=== Testo dato ===

Le consacrazioni episcopali del 1988
hanno leso un elemento essenziale della fede cattolica: L’unità della Chiesa?


di
Don Jean-Michel Gleize, FSSPX

Articolo primo
Articolo secondo

Pubblicato sul sito francese della Fraternità San Pio X
La Porte Latine


Don Jean-Michel Gleize è professore di apologetica, ecclesiologia e dogma nel seminario San Pio X di Ecône. E’ il principale redattore del Courrier de Rome. Ha partecipato ai colloqui dottrinali fra Roma e la Fraternità dal 2009 al 2011.



       

1. Nel secondo colloquio, della rubrica «teologia», pubblicato sulla pagina del 27 aprile 2022 del sito «Claves.org», il Padre de Blignières indica qual è secondo lui «il criterio per valutare le consacrazioni del 1988».
I sacerdoti e i fedeli che non hanno voluto seguire Mons. Lefebvre non avrebbero agito per una erronea concezione dell’obbedienza, e neanche in maniera puramente tattica o in vista di ottenere un qualche vantaggio. L’elemento essenziale di quella decisione «è un giudizio di fondo sulla comunione gerarchica come elemento essenziale della fede e della struttura della Chiesa cattolica».
In effetti, la consacrazione episcopale compiuta contro la volontà del Papa sarebbe «un atto intrinsecamente cattivo, perché lede un elemento della fede cattolica». Tale elemento consiste nel fatto che, perché un vescovo sia non solo validamente ma anche legittimamente consacrato, debba ricevere la consacrazione «in seno alla comunione gerarchica di tutti i vescovi cattolici», il cui garante è il vescovo di Roma, successore di Pietro. Ne deriva che la consacrazione episcopale ricevuta senza l’istituzione pontificia costituisce «un grave attentato alla stessa unità della Chiesa».

=== Dati registrati ===

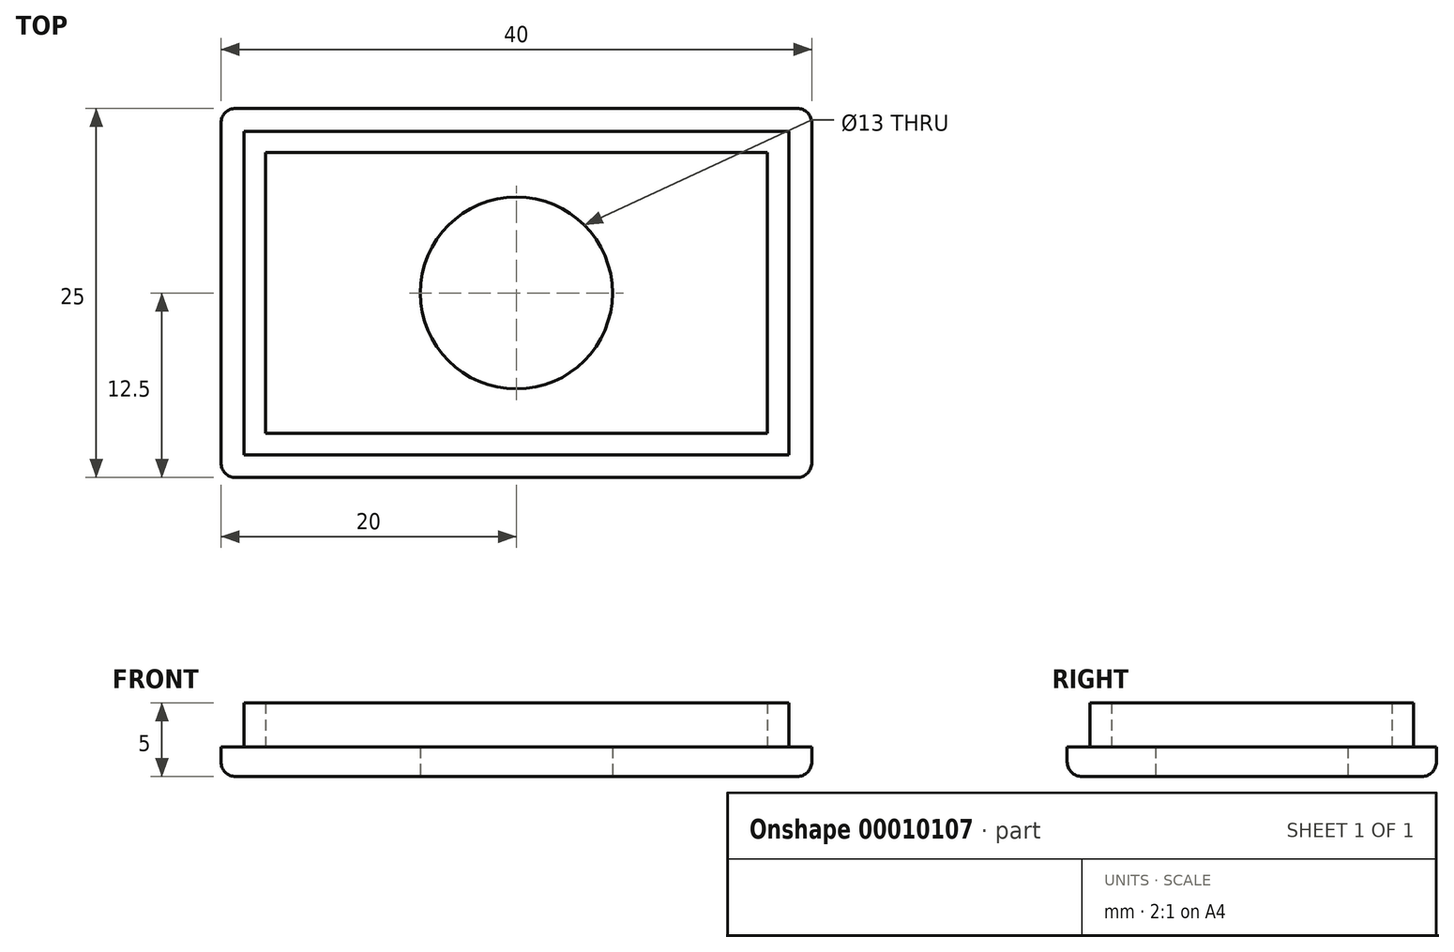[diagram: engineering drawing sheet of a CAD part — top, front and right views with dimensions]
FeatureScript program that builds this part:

===

▶ **Da fare**: Riporta per intero, senza alcuna modifica, il testo sulle consacrazioni episcopali del 1988.

▶ **Soluzione**:
Le consacrazioni episcopali del 1988
hanno leso un elemento essenziale della fede cattolica: L’unità della Chiesa?


di
Don Jean-Michel Gleize, FSSPX

Articolo primo
Articolo secondo

Pubblicato sul sito francese della Fraternità San Pio X
La Porte Latine


Don Jean-Michel Gleize è professore di apologetica, ecclesiologia e dogma nel seminario San Pio X di Ecône. E’ il principale redattore del Courrier de Rome. Ha partecipato ai colloqui dottrinali fra Roma e la Fraternità dal 2009 al 2011.



       

1. Nel secondo colloquio, della rubrica «teologia», pubblicato sulla pagina del 27 aprile 2022 del sito «Claves.org», il Padre de Blignières indica qual è secondo lui «il criterio per valutare le consacrazioni del 1988».
I sacerdoti e i fedeli che non hanno voluto seguire Mons. Lefebvre non avrebbero agito per una erronea concezione dell’obbedienza, e neanche in maniera puramente tattica o in vista di ottenere un qualche vantaggio. L’elemento essenziale di quella decisione «è un giudizio di fondo sulla comunione gerarchica come elemento essenziale della fede e della struttura della Chiesa cattolica».
In effetti, la consacrazione episcopale compiuta contro la volontà del Papa sarebbe «un atto intrinsecamente cattivo, perché lede un elemento della fede cattolica». Tale elemento consiste nel fatto che, perché un vescovo sia non solo validamente ma anche legittimamente consacrato, debba ricevere la consacrazione «in seno alla comunione gerarchica di tutti i vescovi cattolici», il cui garante è il vescovo di Roma, successore di Pietro. Ne deriva che la consacrazione episcopale ricevuta senza l’istituzione pontificia costituisce «un grave attentato alla stessa unità della Chiesa».